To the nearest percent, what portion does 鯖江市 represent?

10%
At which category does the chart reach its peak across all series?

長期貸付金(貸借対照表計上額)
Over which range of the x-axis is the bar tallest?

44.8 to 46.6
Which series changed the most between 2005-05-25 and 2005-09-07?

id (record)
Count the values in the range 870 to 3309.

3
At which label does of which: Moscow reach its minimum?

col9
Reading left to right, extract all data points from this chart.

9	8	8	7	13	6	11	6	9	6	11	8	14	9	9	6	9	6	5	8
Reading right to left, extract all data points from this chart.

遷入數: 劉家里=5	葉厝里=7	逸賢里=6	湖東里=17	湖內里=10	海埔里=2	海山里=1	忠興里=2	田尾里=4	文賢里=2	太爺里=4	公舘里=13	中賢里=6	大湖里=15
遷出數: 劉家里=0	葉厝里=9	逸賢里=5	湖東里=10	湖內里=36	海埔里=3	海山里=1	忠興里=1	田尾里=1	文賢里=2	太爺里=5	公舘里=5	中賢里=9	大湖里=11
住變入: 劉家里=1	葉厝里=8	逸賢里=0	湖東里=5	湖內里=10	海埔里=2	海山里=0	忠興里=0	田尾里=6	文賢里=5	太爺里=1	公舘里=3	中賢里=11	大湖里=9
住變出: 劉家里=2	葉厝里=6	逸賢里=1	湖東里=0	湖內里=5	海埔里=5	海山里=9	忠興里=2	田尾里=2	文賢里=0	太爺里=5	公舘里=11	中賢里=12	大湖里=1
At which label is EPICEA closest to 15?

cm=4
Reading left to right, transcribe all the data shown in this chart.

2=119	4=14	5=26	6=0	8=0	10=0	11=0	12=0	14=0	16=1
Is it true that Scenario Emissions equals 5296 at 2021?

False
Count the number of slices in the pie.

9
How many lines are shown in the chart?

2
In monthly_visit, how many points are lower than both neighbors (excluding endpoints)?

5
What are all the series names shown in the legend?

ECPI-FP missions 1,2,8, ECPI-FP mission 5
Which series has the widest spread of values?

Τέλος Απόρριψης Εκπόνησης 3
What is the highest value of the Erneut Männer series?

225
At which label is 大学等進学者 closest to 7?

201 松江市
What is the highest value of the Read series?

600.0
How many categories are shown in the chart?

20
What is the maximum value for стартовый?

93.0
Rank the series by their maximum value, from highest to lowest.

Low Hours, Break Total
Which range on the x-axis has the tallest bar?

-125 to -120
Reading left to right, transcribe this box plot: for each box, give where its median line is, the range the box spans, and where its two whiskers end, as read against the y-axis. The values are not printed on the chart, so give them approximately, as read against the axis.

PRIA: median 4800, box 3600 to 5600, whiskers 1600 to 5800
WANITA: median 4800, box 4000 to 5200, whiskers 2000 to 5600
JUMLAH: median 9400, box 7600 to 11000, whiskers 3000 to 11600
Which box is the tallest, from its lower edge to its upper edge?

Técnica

- - - - -

# やってみよう:
上のエントリを最初から最後まですべて、一字一句変えずに書き写しなさい。

# 課題への解答:
To the nearest percent, what portion does 鯖江市 represent?

10%
At which category does the chart reach its peak across all series?

長期貸付金(貸借対照表計上額)
Over which range of the x-axis is the bar tallest?

44.8 to 46.6
Which series changed the most between 2005-05-25 and 2005-09-07?

id (record)
Count the values in the range 870 to 3309.

3
At which label does of which: Moscow reach its minimum?

col9
Reading left to right, extract all data points from this chart.

9	8	8	7	13	6	11	6	9	6	11	8	14	9	9	6	9	6	5	8
Reading right to left, extract all data points from this chart.

遷入數: 劉家里=5	葉厝里=7	逸賢里=6	湖東里=17	湖內里=10	海埔里=2	海山里=1	忠興里=2	田尾里=4	文賢里=2	太爺里=4	公舘里=13	中賢里=6	大湖里=15
遷出數: 劉家里=0	葉厝里=9	逸賢里=5	湖東里=10	湖內里=36	海埔里=3	海山里=1	忠興里=1	田尾里=1	文賢里=2	太爺里=5	公舘里=5	中賢里=9	大湖里=11
住變入: 劉家里=1	葉厝里=8	逸賢里=0	湖東里=5	湖內里=10	海埔里=2	海山里=0	忠興里=0	田尾里=6	文賢里=5	太爺里=1	公舘里=3	中賢里=11	大湖里=9
住變出: 劉家里=2	葉厝里=6	逸賢里=1	湖東里=0	湖內里=5	海埔里=5	海山里=9	忠興里=2	田尾里=2	文賢里=0	太爺里=5	公舘里=11	中賢里=12	大湖里=1
At which label is EPICEA closest to 15?

cm=4
Reading left to right, transcribe all the data shown in this chart.

2=119	4=14	5=26	6=0	8=0	10=0	11=0	12=0	14=0	16=1
Is it true that Scenario Emissions equals 5296 at 2021?

False
Count the number of slices in the pie.

9
How many lines are shown in the chart?

2
In monthly_visit, how many points are lower than both neighbors (excluding endpoints)?

5
What are all the series names shown in the legend?

ECPI-FP missions 1,2,8, ECPI-FP mission 5
Which series has the widest spread of values?

Τέλος Απόρριψης Εκπόνησης 3
What is the highest value of the Erneut Männer series?

225
At which label is 大学等進学者 closest to 7?

201 松江市
What is the highest value of the Read series?

600.0
How many categories are shown in the chart?

20
What is the maximum value for стартовый?

93.0
Rank the series by their maximum value, from highest to lowest.

Low Hours, Break Total
Which range on the x-axis has the tallest bar?

-125 to -120
Reading left to right, transcribe this box plot: for each box, give where its median line is, the range the box spans, and where its two whiskers end, as read against the y-axis. The values are not printed on the chart, so give them approximately, as read against the axis.

PRIA: median 4800, box 3600 to 5600, whiskers 1600 to 5800
WANITA: median 4800, box 4000 to 5200, whiskers 2000 to 5600
JUMLAH: median 9400, box 7600 to 11000, whiskers 3000 to 11600
Which box is the tallest, from its lower edge to its upper edge?

Técnica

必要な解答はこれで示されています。